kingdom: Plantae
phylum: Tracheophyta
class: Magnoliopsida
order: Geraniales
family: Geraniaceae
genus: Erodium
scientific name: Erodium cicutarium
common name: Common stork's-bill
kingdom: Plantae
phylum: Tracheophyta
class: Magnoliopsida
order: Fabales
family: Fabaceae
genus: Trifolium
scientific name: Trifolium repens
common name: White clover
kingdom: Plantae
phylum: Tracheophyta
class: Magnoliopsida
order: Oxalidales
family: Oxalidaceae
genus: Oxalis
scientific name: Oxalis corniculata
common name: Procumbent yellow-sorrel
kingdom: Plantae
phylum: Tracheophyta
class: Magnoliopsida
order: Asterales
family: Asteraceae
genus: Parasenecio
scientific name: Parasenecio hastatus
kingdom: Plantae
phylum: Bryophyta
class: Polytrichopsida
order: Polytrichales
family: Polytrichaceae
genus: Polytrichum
_ _ _ _ _ _ _
Task brief -> Format every line of the entries above as a JSON list of strings, with one string per line and no blank lines.

The solution ->
[
  "kingdom: Plantae",
  "phylum: Tracheophyta",
  "class: Magnoliopsida",
  "order: Geraniales",
  "family: Geraniaceae",
  "genus: Erodium",
  "scientific name: Erodium cicutarium",
  "common name: Common stork's-bill",
  "kingdom: Plantae",
  "phylum: Tracheophyta",
  "class: Magnoliopsida",
  "order: Fabales",
  "family: Fabaceae",
  "genus: Trifolium",
  "scientific name: Trifolium repens",
  "common name: White clover",
  "kingdom: Plantae",
  "phylum: Tracheophyta",
  "class: Magnoliopsida",
  "order: Oxalidales",
  "family: Oxalidaceae",
  "genus: Oxalis",
  "scientific name: Oxalis corniculata",
  "common name: Procumbent yellow-sorrel",
  "kingdom: Plantae",
  "phylum: Tracheophyta",
  "class: Magnoliopsida",
  "order: Asterales",
  "family: Asteraceae",
  "genus: Parasenecio",
  "scientific name: Parasenecio hastatus",
  "kingdom: Plantae",
  "phylum: Bryophyta",
  "class: Polytrichopsida",
  "order: Polytrichales",
  "family: Polytrichaceae",
  "genus: Polytrichum"
]